◆ **Text for analysis**:

A number of facts indicate that the diversity of chthamaloid barnacles is much lower now than it has been in the past. Among these are the relict, often disjunct geographic distributions of distinctive chthamaloid higher taxa and their representation by only a few living species. The living chthamaloid barnacles also have a disjunct bathymetric distribution: as we will document here in detail, they are concentrated in the intertidal zone and in deep water. In his rejoinder to our paper, Paine makes no cogent argument against our interpretations of this powerful evidence.
Our case that the balanoids have competitively displaced the more primitive chthamaloids is based on several facts: (1) the Chthamaloidea have dwindled during the Cenozoic Era, so that most have relict or refugial distributions, whereas the Balanoidea have undergone a remarkable adaptive radiation; (2) balanoid species are known to defeat chthamaloid species in competition for space; (3) the competitive success of the balanoids can be attributed to an inherent biological feature—a tubiferous skeleton, which fosters rapid growth; (4) the peak diversity of living balanoids coincides precisely with the bathymetric gap in the chthamaloids’ distribution.
We argue that the radiation of balanoids during the past 40 Myr or so has caused a decline in chthamaloid diversity by reducing and destabilizing low intertidal and shallow subtidal populations, thus elevating average rate of extinction and depressing average rate of speciation. This model allows for exceptions to the rule of balanoid competitive dominance, but contrary to Paine's claim, the exceptions that exist are either trivial or support our view.
Paine offers no alternative to our competition hypothesis. He suggests that an increase in predation has caused a decline in chthamaloid body size, but neither a Cenozoic trend in body size nor one in predation pressure has empirical support; furthermore, the body-size hypothesis has no direct bearing on the case we have presented.

(Records from a dataset)
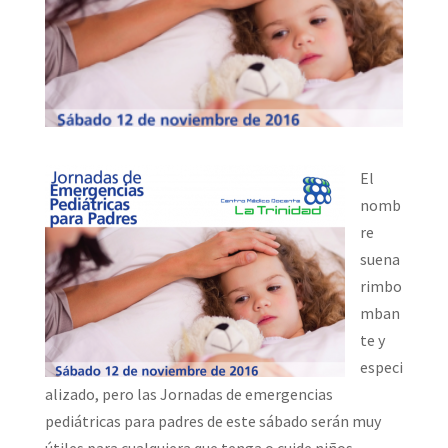
El
nomb
re
suena
rimbo
mban
te y
especi
alizado, pero las Jornadas de emergencias
pediátricas para padres de este sábado serán muy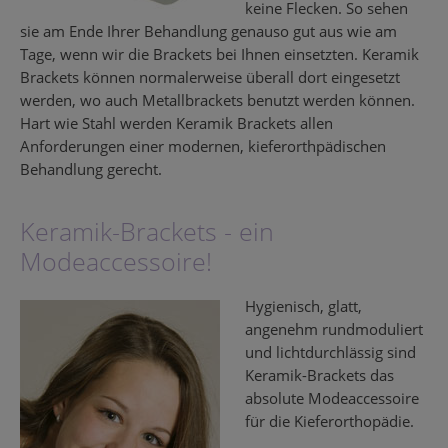
keine Flecken. So sehen
sie am Ende Ihrer Behandlung genauso gut aus wie am
Tage, wenn wir die Brackets bei Ihnen einsetzten. Keramik
Brackets können normalerweise überall dort eingesetzt
werden, wo auch Metallbrackets benutzt werden können.
Hart wie Stahl werden Keramik Brackets allen
Anforderungen einer modernen, kieferorthpädischen
Behandlung gerecht.
Keramik-Brackets - ein
Modeaccessoire!
Hygienisch, glatt,
angenehm rundmoduliert
und lichtdurchlässig sind
Keramik-Brackets das
absolute Modeaccessoire
für die Kieferorthopädie.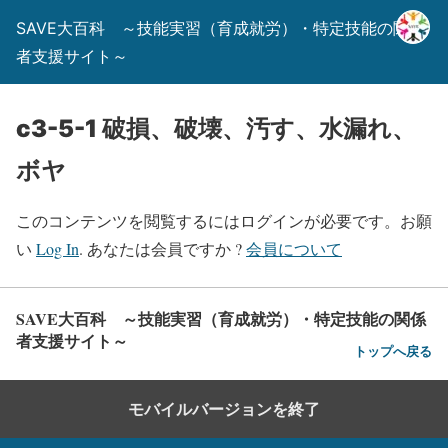
SAVE大百科 ～技能実習（育成就労）・特定技能の関係
者支援サイト～
c3-5-1 破損、破壊、汚す、水漏れ、
ボヤ
このコンテンツを閲覧するにはログインが必要です。お願
い
Log In
. あなたは会員ですか ?
会員について
SAVE大百科 ～技能実習（育成就労）・特定技能の関係
者支援サイト～
トップへ戻る
モバイルバージョンを終了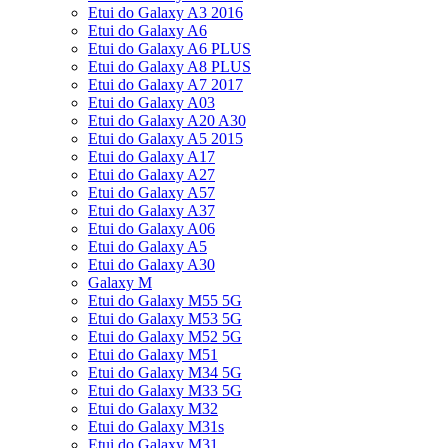
Etui do Galaxy A3 2016
Etui do Galaxy A6
Etui do Galaxy A6 PLUS
Etui do Galaxy A8 PLUS
Etui do Galaxy A7 2017
Etui do Galaxy A03
Etui do Galaxy A20 A30
Etui do Galaxy A5 2015
Etui do Galaxy A17
Etui do Galaxy A27
Etui do Galaxy A57
Etui do Galaxy A37
Etui do Galaxy A06
Etui do Galaxy A5
Etui do Galaxy A30
Galaxy M
Etui do Galaxy M55 5G
Etui do Galaxy M53 5G
Etui do Galaxy M52 5G
Etui do Galaxy M51
Etui do Galaxy M34 5G
Etui do Galaxy M33 5G
Etui do Galaxy M32
Etui do Galaxy M31s
Etui do Galaxy M31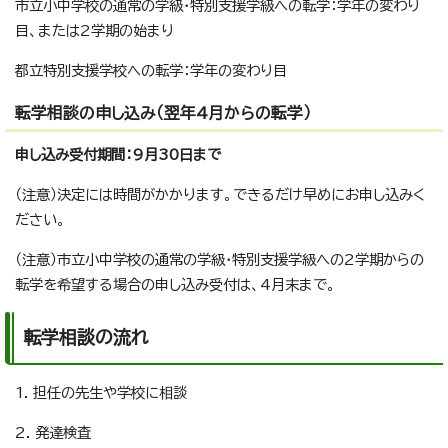
市立小中学校の通常の学級・特別支援学級への転学：学年の変わり
目、または2学期の始まり
都立特別支援学校への転学：学年の変わり目
転学相談の申し込み（翌年4月からの転学）
申し込み受付期間：9月30日まで
（注意）決定には時間がかかります。できるだけ早めにお申し込みく
ださい。
（注意）市立小中学校の通常の学級・特別支援学級への2学期からの
転学を希望する場合の申し込み受付は、4月末まで。
転学相談の流れ
1. 担任の先生や学校に相談
2. 発達検査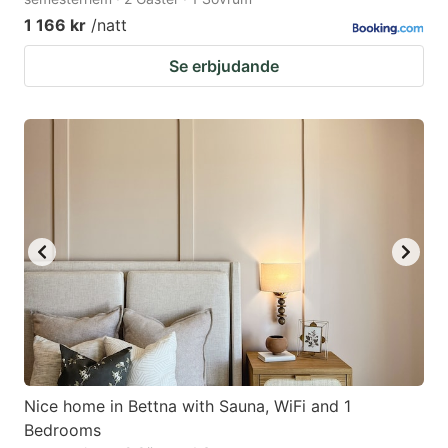
1 166 kr
/natt
Se erbjudande
Nice home in Bettna with Sauna, WiFi and 1
Bedrooms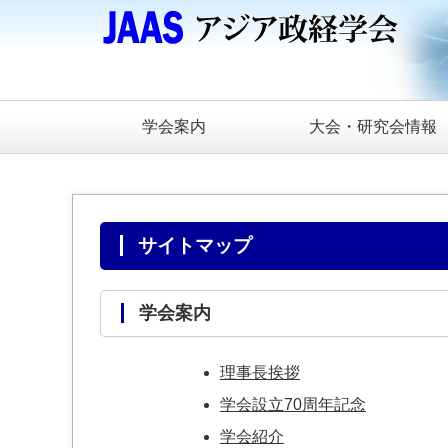
学会案内
大会・研究会情報
サイトマップ
学会案内
理事長挨拶
学会設立70周年記念
学会紹介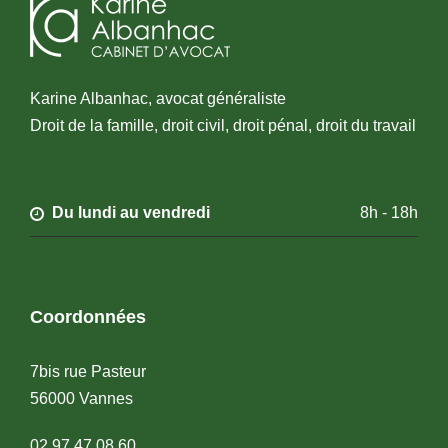
Karine Albanhac, avocat généraliste
Droit de la famille, droit civil, droit pénal, droit du travail
Du lundi au vendredi
8h - 18h
Coordonnées
7bis rue Pasteur
56000 Vannes
02 97 47 08 60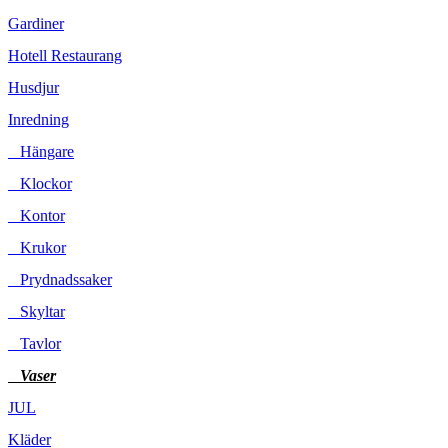
Gardiner
Hotell Restaurang
Husdjur
Inredning
Hängare
Klockor
Kontor
Krukor
Prydnadssaker
Skyltar
Tavlor
Vaser
JUL
Kläder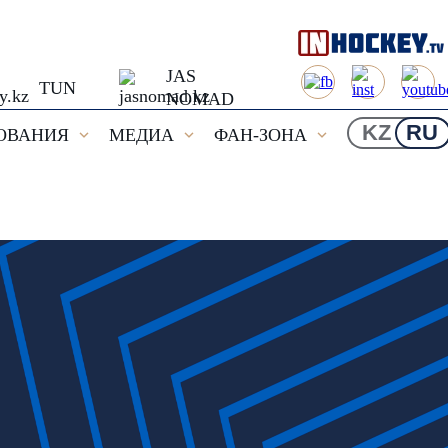
JAS
TUN
NOMAD
KZ
RU
ОВАНИЯ
МЕДИА
ФАН-ЗОНА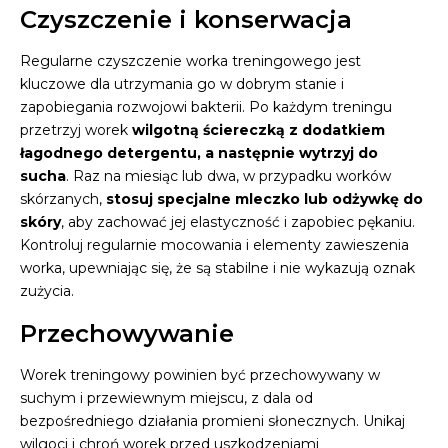
Czyszczenie i konserwacja
Regularne czyszczenie worka treningowego jest
kluczowe dla utrzymania go w dobrym stanie i
zapobiegania rozwojowi bakterii. Po każdym treningu
przetrzyj worek
wilgotną ściereczką z dodatkiem
łagodnego detergentu, a następnie wytrzyj do
sucha
. Raz na miesiąc lub dwa, w przypadku worków
skórzanych,
stosuj specjalne mleczko lub odżywkę do
skóry
, aby zachować jej elastyczność i zapobiec pękaniu.
Kontroluj regularnie mocowania i elementy zawieszenia
worka, upewniając się, że są stabilne i nie wykazują oznak
zużycia.
Przechowywanie
Worek treningowy powinien być przechowywany w
suchym i przewiewnym miejscu, z dala od
bezpośredniego działania promieni słonecznych. Unikaj
wilgoci i chroń worek przed uszkodzeniami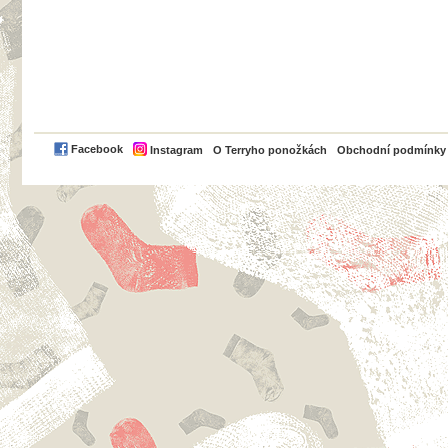
PayPal
Facebook
Instagram
O Terryho ponožkách
Obchodní podmínky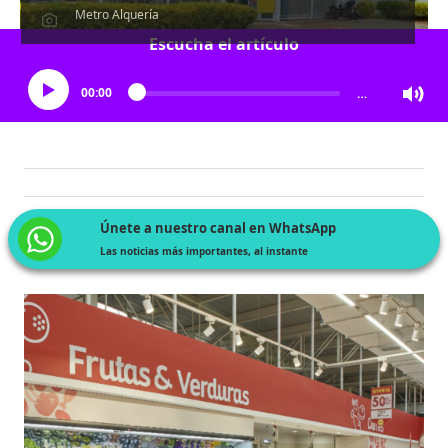
Metro Alquería
Escucha el artículo
00:00
…
Únete a nuestro canal en WhatsApp
Las noticias más importantes, al instante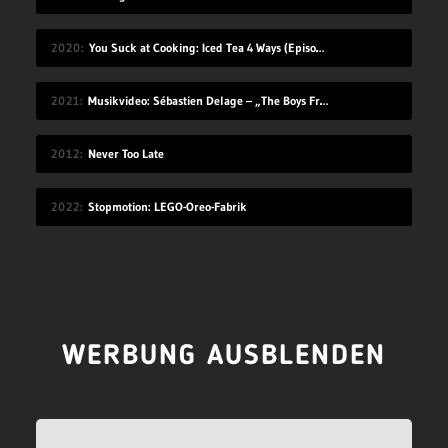
2020
You Suck at Cooking: Iced Tea 4 Ways (Episode 112)
2021
Musikvideo: Sébastien Delage – „The Boys From Summer“
2012
Never Too Late
2022
Stopmotion: LEGO-Oreo-Fabrik
WERBUNG AUSBLENDEN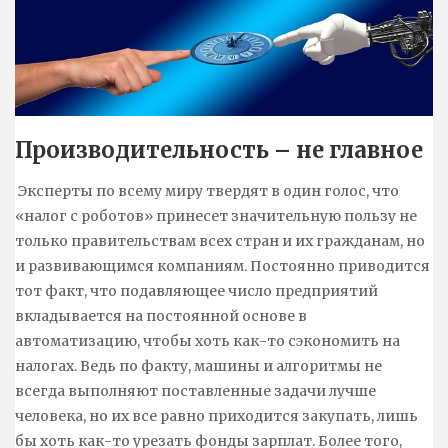
Производительность – не главное
Эксперты по всему миру твердят в один голос, что
«налог с роботов» принесет значительную пользу не
только правительствам всех стран и их гражданам, но
и развивающимся компаниям. Постоянно приводится
тот факт, что подавляющее число предприятий
вкладывается на постоянной основе в
автоматизацию, чтобы хоть как-то сэкономить на
налогах. Ведь по факту, машины и алгоритмы не
всегда выполняют поставленные задачи лучше
человека, но их все равно приходится закупать, лишь
бы хоть как-то урезать фонды зарплат. Более того,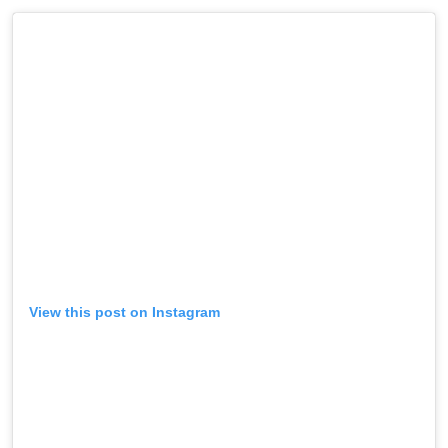
View this post on Instagram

◆ **Exercise instructions**:
**a)** In the passage on barnacles, what inherent biological feature is credited with the competitive success of the balanoids?
**b)** Decide whether each statement agrees with the passage on barnacles, answering yes or no and quoting the deciding words: (i) Living chthamaloid barnacles are concentrated in the intertidal zone and in deep water. (ii) Paine puts forward an alternative to the competition hypothesis. (iii) The Balanoidea have dwindled during the Cenozoic Era.
**c)** Rewrite the passage on barnacles starting with "A number of" and going on through "this powerful evidence.", changing "chthamaloid" to "chthamalid" each time it appears.

◆ **Answer set**:
**a)** A tubiferous skeleton, which fosters rapid growth.

**b)**
(i) Yes: "they are concentrated in the intertidal zone and in deep water"
(ii) No: "Paine offers no alternative to our competition hypothesis."
(iii) No: "whereas the Balanoidea have undergone a remarkable adaptive radiation"

**c)**
A number of facts indicate that the diversity of chthamalid barnacles is much lower now than it has been in the past. Among these are the relict, often disjunct geographic distributions of distinctive chthamalid higher taxa and their representation by only a few living species. The living chthamalid barnacles also have a disjunct bathymetric distribution: as we will document here in detail, they are concentrated in the intertidal zone and in deep water. In his rejoinder to our paper, Paine makes no cogent argument against our interpretations of this powerful evidence.